Canadian Occupational Projection System (COPS)

Industrial Summary

Plastics and Rubber Products

NAICS 3261-3262

This industry comprises establishments primarily engaged in making goods by processing raw rubber (such as tires and inner tubes, hoses and belts, shoe and boot parts, latex products) and plastics materials (such as plastic resins, plastic packaging, polystyrene and urethane foam, plastic pipes, plastic bottles). Plastics are the largest of the two segments, accounting for 85% of production in 2016. Overall, close to half of the industry’s production is exported. The two segments, however, do not face the same degree of exposure to domestic and foreign economic conditions. Plastics are largely dependent on domestic demand, with 60% of production sold within the country. In contrast, rubber products are far more sensitive to foreign demand, with exports accounting for 72% of production, 93% of which are shipped to the United States. The industry employed 91,000 workers in 2016 (5.4% of total manufacturing employment), with 82% in plastics and 18% in rubber products. Employment is mostly concentrated in Ontario (46%) and Quebec (33%), and the workforce is largely composed of men (68%). Key occupations (4-digit NOC) include:

  • Plastics processing machine operators (9422)
  • Plastic products assemblers, finishers and inspectors (9535)
  • Supervisors, plastic and rubber products manufacturing (9214)
  • Labourers in rubber and plastic products manufacturing (9615)
  • Rubber processing machine operators and related workers (9423)
  • Chemical engineers (2134)

* Key occupations for manufacturing industries in general also include: Manufacturing managers (0911); Construction millwrights and industrial mechanics (7311); Material handlers (7452); Shippers and receivers (1521); Transport truck drivers (7511); Industrial engineering and manufacturing technologists and technicians (2233); Industrial electricians (7242); and Industrial and manufacturing engineers (2141).

Demand for plastics and rubber products is heavily tied to the North American manufacturing supply chain, making it particularly sensitive to business cycles. The industry was already struggling before being hit further by the effects of the global recession of 2008-2009. After reaching a peak in 2005, production declined by 30% in the following four years. Underpinned by the recovery in manufacturing and housing activity in Canada and the United States, output increased back from 2010 to 2016, progressively returning to its pre-recession level. The resulting pace of growth in real GDP averaged 0.1% annually over the period 2007-2016. Employment growth was particularly slugglish over the last ten years, even when output recovered between 2010 and 2016. On average, employment declined by 3.5% per year from 2007 to 2016, reflecting significant gains in productivity attributable to further automation of the production process and the adoption of more advanced technologies such as 3D printing.

## Recorded data

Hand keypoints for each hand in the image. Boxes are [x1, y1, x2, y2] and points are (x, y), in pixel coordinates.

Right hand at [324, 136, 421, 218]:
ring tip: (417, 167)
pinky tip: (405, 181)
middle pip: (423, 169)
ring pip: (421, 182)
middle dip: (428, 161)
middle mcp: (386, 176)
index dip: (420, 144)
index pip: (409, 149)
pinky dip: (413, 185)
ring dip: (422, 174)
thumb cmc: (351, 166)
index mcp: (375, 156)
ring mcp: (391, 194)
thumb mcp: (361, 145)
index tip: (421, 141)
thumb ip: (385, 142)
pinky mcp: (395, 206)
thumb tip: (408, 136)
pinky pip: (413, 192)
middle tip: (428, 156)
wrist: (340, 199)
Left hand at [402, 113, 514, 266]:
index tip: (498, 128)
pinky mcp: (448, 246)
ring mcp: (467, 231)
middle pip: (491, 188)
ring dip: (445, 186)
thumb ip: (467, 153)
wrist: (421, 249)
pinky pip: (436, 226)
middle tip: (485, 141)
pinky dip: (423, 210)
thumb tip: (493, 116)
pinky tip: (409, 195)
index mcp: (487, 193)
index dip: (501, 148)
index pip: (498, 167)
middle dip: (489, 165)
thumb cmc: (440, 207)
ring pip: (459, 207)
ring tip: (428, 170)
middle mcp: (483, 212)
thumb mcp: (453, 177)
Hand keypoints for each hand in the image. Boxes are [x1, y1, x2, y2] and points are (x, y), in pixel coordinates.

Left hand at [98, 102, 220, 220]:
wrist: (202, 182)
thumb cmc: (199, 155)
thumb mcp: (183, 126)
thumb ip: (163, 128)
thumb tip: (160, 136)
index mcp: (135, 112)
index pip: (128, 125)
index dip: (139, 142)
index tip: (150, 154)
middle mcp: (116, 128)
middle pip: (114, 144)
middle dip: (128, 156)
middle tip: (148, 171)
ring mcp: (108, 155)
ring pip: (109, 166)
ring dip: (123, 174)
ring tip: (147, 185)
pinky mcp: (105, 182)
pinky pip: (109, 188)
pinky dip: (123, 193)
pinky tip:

## What the task asks
According to the plastics and rubber industry summary, what share of the industry's production did plastics account for in 2016? The material that comes after the plastics and rubber industry summary has no connection to it.

## Finished exercise
85%